At the end of the movie when Tatsuo and Kim Jong-Sik look up into the sky, they see American paratroopers overhead. As part of Operation Overlord, paratroopers were dropped prior to the beach head invasions not during them.
Allied aircraft participating in the Normandy invasion had black and white invasion stripes painted on the wings and fuselage. The Allied aircraft shown here are missing these.
There are Iowa class Battleships shown as part of the invasion fleet at Normandy. Not only were Iowa class Battleships not present in the actual invasion, but the ships shown in the film appear in their 1980s configuration.
There are inconsistencies in how events are presented in relation to actual historical events.

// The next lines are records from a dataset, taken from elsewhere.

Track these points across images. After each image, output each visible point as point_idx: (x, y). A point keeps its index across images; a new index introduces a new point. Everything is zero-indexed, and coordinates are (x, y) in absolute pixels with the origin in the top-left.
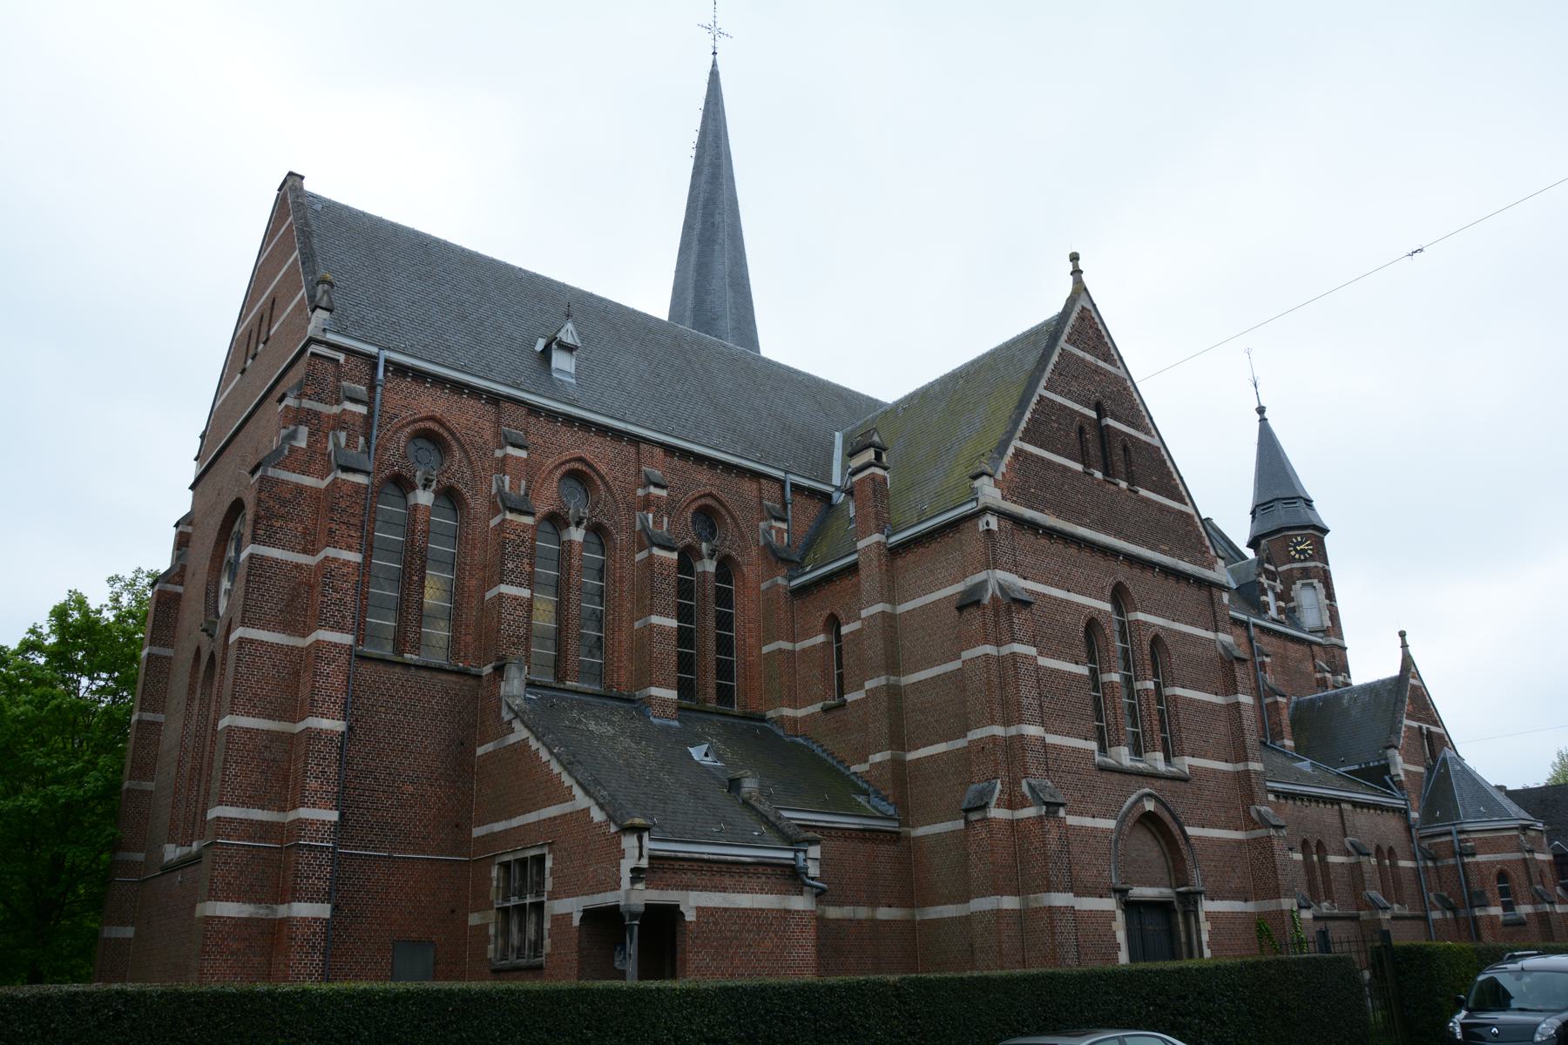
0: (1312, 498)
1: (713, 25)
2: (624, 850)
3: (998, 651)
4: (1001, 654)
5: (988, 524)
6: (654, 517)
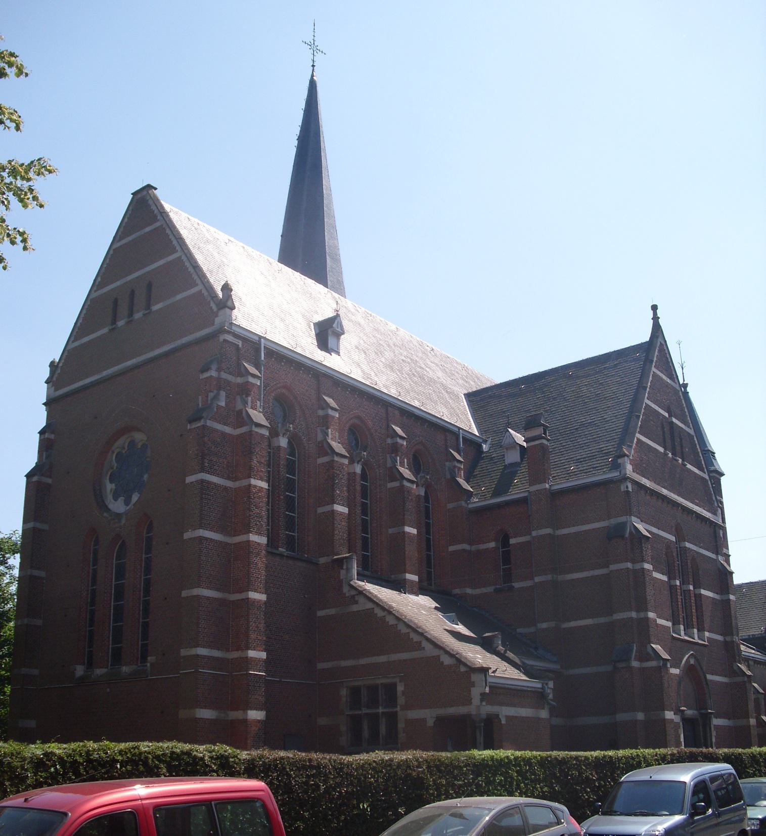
0: (715, 451)
1: (312, 43)
2: (474, 682)
3: (633, 567)
4: (635, 568)
5: (627, 487)
6: (400, 458)
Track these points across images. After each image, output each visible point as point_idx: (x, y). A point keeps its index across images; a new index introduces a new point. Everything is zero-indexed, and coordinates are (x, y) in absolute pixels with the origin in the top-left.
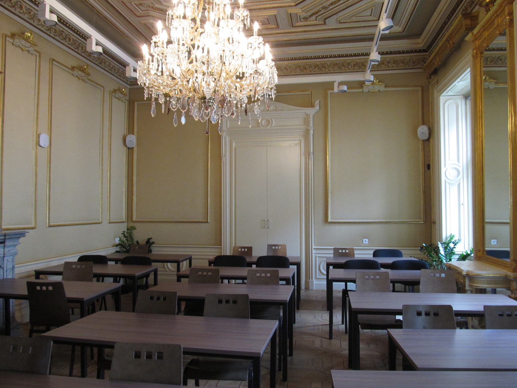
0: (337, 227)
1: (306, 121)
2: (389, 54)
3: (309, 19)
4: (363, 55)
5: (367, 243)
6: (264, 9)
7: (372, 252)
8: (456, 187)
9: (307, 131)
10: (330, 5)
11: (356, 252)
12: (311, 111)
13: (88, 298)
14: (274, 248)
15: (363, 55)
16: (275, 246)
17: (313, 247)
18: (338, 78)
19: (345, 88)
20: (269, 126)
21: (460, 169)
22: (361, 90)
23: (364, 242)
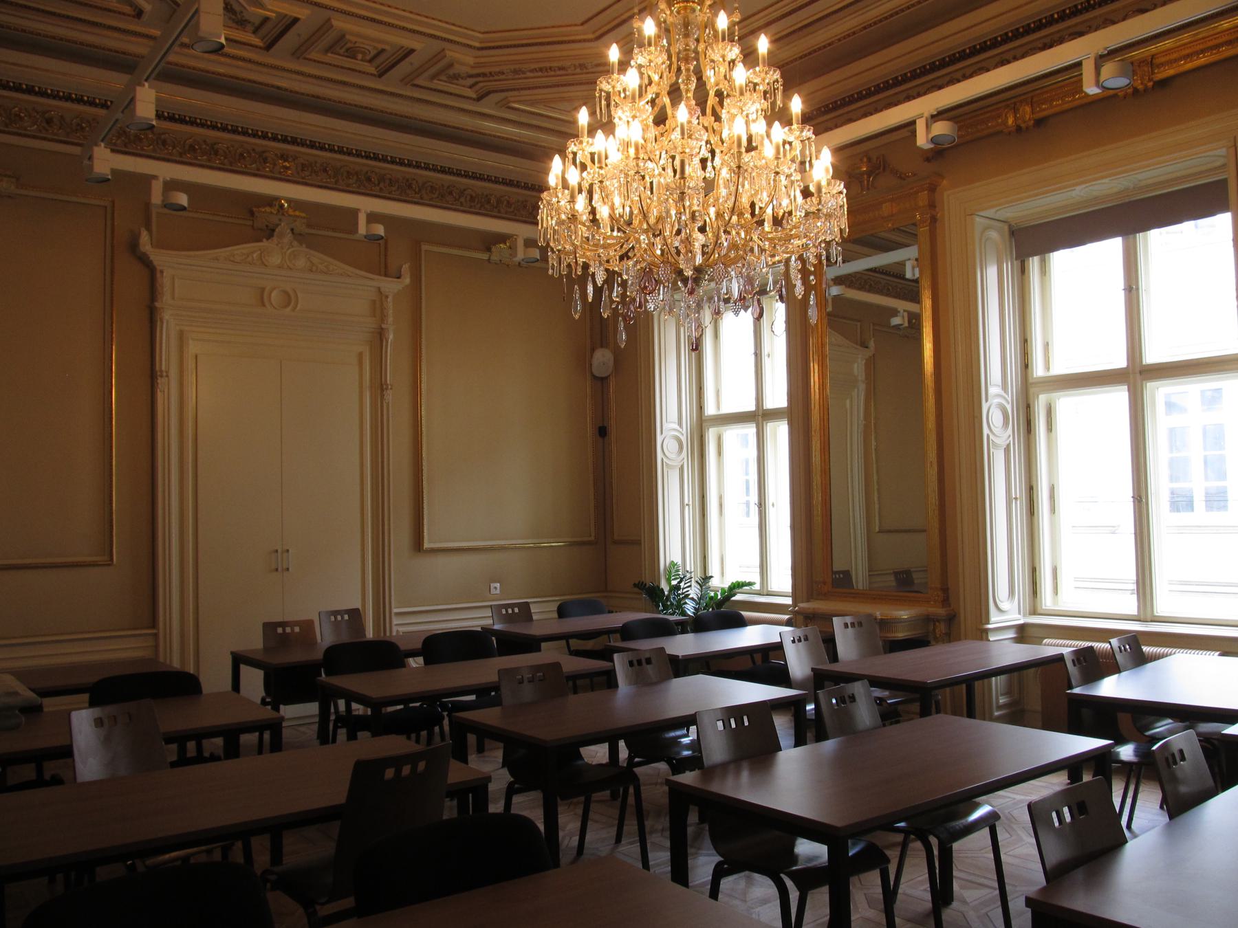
0: (441, 560)
1: (378, 307)
2: (289, 143)
3: (461, 82)
4: (526, 187)
5: (498, 591)
6: (414, 31)
7: (554, 607)
8: (677, 472)
9: (380, 334)
10: (532, 71)
11: (915, 576)
12: (391, 287)
13: (345, 794)
14: (280, 630)
15: (526, 187)
16: (283, 624)
17: (395, 610)
18: (365, 204)
19: (183, 199)
20: (288, 309)
21: (683, 439)
22: (485, 256)
23: (493, 591)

A Soviet officer tells Colonel Hasegawa that the Japanese government wouldn't arrange a prisoner exchange because they were fighting the Americans, which would place events after December 7, 1941. Later, the Japanese POWs are told that the Germans have just invaded Russia and they are needed to fight them. However, it in the middle of winter yet the Germans invaded in June 1941 - six months before the Japanese attack on Pearl Harbor.
During the Normandy's beach shelling scene, the CG model of a battleship shows its hull number mirrored.
The Soviet aeroplane that the Chinese woman managed to shoot down with a rifle mortally wounded her with machine gun fire from it's wings. This type of aeroplane was always equipped with 23mm ShVAK cannons in the wings, not machine guns, which would have ripped her apart and killed her instantly rather than mortally wounded her.
As Jun-Shik finds a large wound, clear water is evidently spurting out instead of blood.
When the beaches of Normandy come under aerial attack, the distinctive sound of a Carter-Gents air raid siren - used by the Allies - can be heard. The Germans used a deeper-pitched siren.
Second title card reads, this story is based on true "evnets."
The German officer who addresses his troops at Normandy has hair cascading from under his cap all the way down to his shoulders. A hairstyle like this wouldn't have been seen on men in the 1940s, let alone on an officer in the German Army.
In the opening marathon scene, the American flag shown on the side of the road is the 50-star version introduced in 1960; during the 1948 Olympics, the flag would have been identical to that used in WWII with 48 stars. In the closing marathon scene, one of the marathoners (#198) has a Canadian maple leaf flag on his jersey which was not Canada's flag until 1965.
B-17 Flying Fortresses are seen as the only Allied bomber to bomb the beaches on 06 June 1944, when many Allied aircraft did so. Furthermore, one of the CGI B-17s wears the group and aircraft letters ("DF A") of the "Memphis Belle" circa Spring 1943. The "Belle" of course was back in the USA in June 1944, and all American aircraft wore different insignia than the 1943 ones shown.
During the 1948 Olympics scene a flag of the German republic can be seen (black, red, yellow) while Germany was not only not allowed to the Olympics but was also still under allied occupation and thus didn't have a flag.
Some of the American M1 Carbines have a small rectangular block on their barrels; this is a bayonet lug, not seen on these weapons until the Korean War, or at least very late in the war.
During the Battle of Normandy sequence, the sound of the German MG42 firing does not match that of an actual MG42.
Jun Shik & Tetsuo are seen struggling to cross mountains as they flee Soviet captivity. However, the only mountains in central European Russia are to the east, the Urals. If they are heading west as stated, the first mountain range would be the Carpathians in German-allied Romania or German-occupied Poland.